We source many precious and semi-precious stones for our jewellery pieces and they come from all over the world. Gemstones are defined by the World Jewellery Confederation as “natural inorganic material” and, with the exception of pearls, they come from very specific locations.
Gemstones from Africa
Kenya, Tanzania and Mozambique sit on a wealth of gemstones including rubies, sapphires, tanzanite, alexandrite, aquamarine, rhodolite, Tsavorite garnet and tourmaline. Often gemstones reflect their source, for example Tanzanite comes from Tanzania and Tsavorite comes from Kenya’s Tsavo National Park.
Madagascar is the large island off the southeast coast of Africa. It is a leading supplier of sapphires along with aquamarine, quartz, morganite, tourmaline, tsavorite, demantoid garnet and labradorite.
Gemstones from Asia
Myanmar (Burma) produces 90% of the world’s rubies as well as spinel, peridot, garnet, iolite and imperial jade (which is mainly exported to china).
India’s mines produce mainly moonstone, iolite, aquamarine and garnet
Sri Lanka, nicknamed the “Treasure box of the Indian Ocean” is awash with garnet, zircon, tourmaline, beryl, topaz and quartz, particularly around Ratanpura. Many gemstones are found in old riverbeds where they have been washed down and then covered by river deposits; they are only now being discovered.
Gemstones from the Americas
Brazil is home to a spectrum of colourful gemstones including tourmaline, amethyst, topaz, beryl, morganite, aquamarine and quartz. Unfortunately, the mines of Paraiba tourmaline are almost depleted, hence its high value today.
Chile is a top producer of beautiful blue lapis lazuli.
Gemstones from Australia
Australia is the main source of opals which come in an array of colours from white and blue to black, the most fiery and colourful of all.
Gemstones from Europe
Russia has vast mineral reserves including dermatoid garnet and alexandrite.
What’s the difference between precious and semi-precious gemstones?
Traditionally there are four gemstones that are considered “precious” and these are diamonds, rubies, sapphires and emeralds. Historically, they were deemed precious as they were the rarest, with extraordinary clarity and colour, and were therefore the most expensive.

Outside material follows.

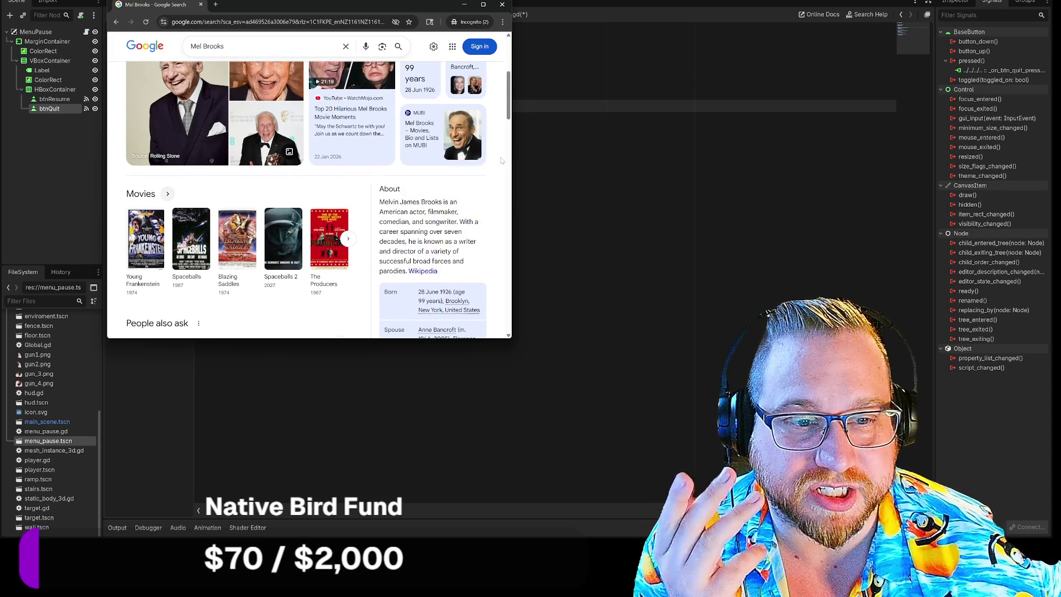
pyautogui.scroll(-1, 501, 160)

Semi-precious gemstones must be hard and durable as well as having the characteristics of brilliance, clarity and colour. These include stones from the quartz family such as amethyst, citrine, ametrine, rose quartz, topaz and garnets along with turquoise, tanzanite, spinel, alexandrite, peridot and tourmaline. Other precious stones include pearls, moonstones and opals.

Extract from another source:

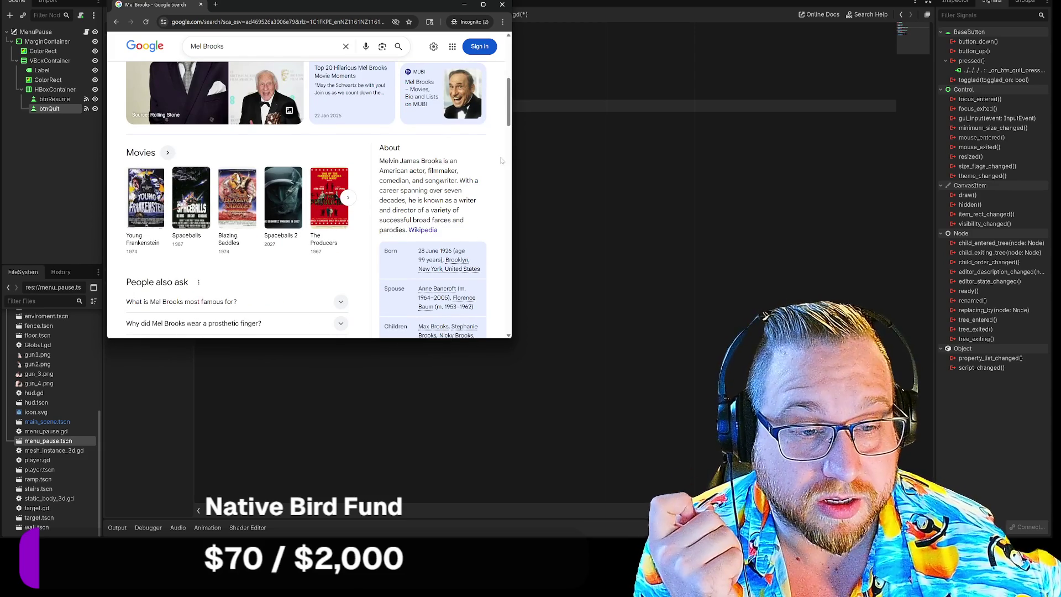
pyautogui.scroll(4, 502, 160)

The distinction between precious and semi-precious gemstones was only devised in the 19th century, but times have changed and perhaps those classifications are in need of an update! For example, tons of amethyst deposits were discovered in Brazil and Uruguay in the early 19th century and suddenly this “rare” gemstone was not so rare and valuable after all! Similarly, tons of South African diamonds discovered in 1870 threatened to flood the market and devalue their value, until DeBeers stepped in. This powerful cartel now controls the quality and quantity of diamond production to ensure it remains the most precious gemstone of all.
When it comes to price, the finest quality semi-precious stones can command as high a price as traditional precious stones, especially if they are rare, such as Paraiba tourmaline, rhodolite and peridot.
How to choose a precious gemstone
As this quick round-up shows, precious and semi-precious gemstones come from every corner of the globe. They are mined, cut and polished to meet the market demand for precious gems used in significant pieces of jewellery that become treasured family heirlooms.
The best way to choose a gemstone is to choose something that appeals to you or your loved one in colour, brightness or symbolic significance, such as a birthstone. That way it will always retain its emotional value and will be loved and treasured forever.